Bana kalırsa Pamuk’un romancılığı açısından Kar ve Masumiyet Müzesi gibi önemli bir yer imleyen duraklardan biri Kafamda Bir Tuhaflık. Pamuk, kendi büyük romanındaki eksiklikleri bir bir tamamlıyor. Tematik romanları Kar ve Masumiyet Müzesi’nde politik olanı ve aşkı ele almıyor eleştirilerini geride bırakan Pamuk, Kafamda Bir Tuhaflık’ta kendi ifadesiyle ‘bu şehirde yaşayan çoğunluk’u ele alıp, onların gözünden kendi hareketleriyle oluşturdukları ‘tuhaflık’lara bakıyor. Bu insanların hikâyesini neden anlattınız sorusuna verdiği ‘ülkemi anlatmak için’ cevabını hatırda tutmak gerekir.

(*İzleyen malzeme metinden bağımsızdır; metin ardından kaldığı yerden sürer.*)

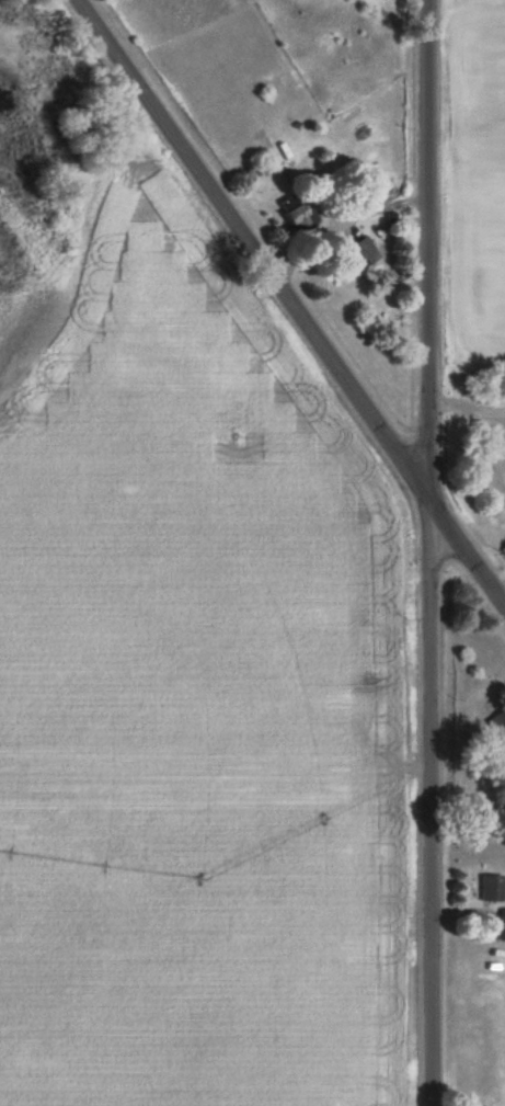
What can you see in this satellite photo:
building: (381, 186)
crop: (489, 199)
building: (296, 214)
road: (345, 235)
building: (364, 252)
road: (291, 304)
road: (427, 553)
crop: (193, 702)
building: (498, 728)
building: (492, 888)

Pamuk, ilk kez Masumiyet Müzesi’nde yaptığı çoklu karakter konuşturmasını burada da ustalıkla yapmayı başarıyor. Anlatıcıyı kenara bırakıp, aynı olay örgüsünün farklı karakterler eliyle anlatılması değil, hikâyenin basamakları olarak konumlandırıyor. Üstelik akışı bozmadan, okuyucuyu koparmadan bunun üstesinden geliyor.
Bana sorarsanız, bir parça geç kalmış bir roman Kafamda Bir Tuhaflık. Uzun bir süredir yurt dışında yaşayan Pamuk’un sesini biraz daha kendi toplumuna bakarak kurma çabası. Bu cümleyle Pamuk’a haksızlık da etmiş olabiliriz fazla iddialı bir cümle de sarf etmiş olabiliriz. Hala cevabını aradığı sorularını biraz da Mevlut’e bakarak cevaplama isteği Pamuk’unki. Romanın daha hemen ilk sayfasında İstanbul’u ‘dünyanın başkenti’ olarak ifade eden Pamuk’un bu iddialı cümlesi, ’20 yıl önce bu cümleyi yazamazdım’ deyişiyle birlikte düşünüldüğümüzde Pamuk’un yine ve bir kez daha yeni romanında yepyeni bir yerde ve sesle konuşmaya çalıştığını söylemek mümkün olacaktır.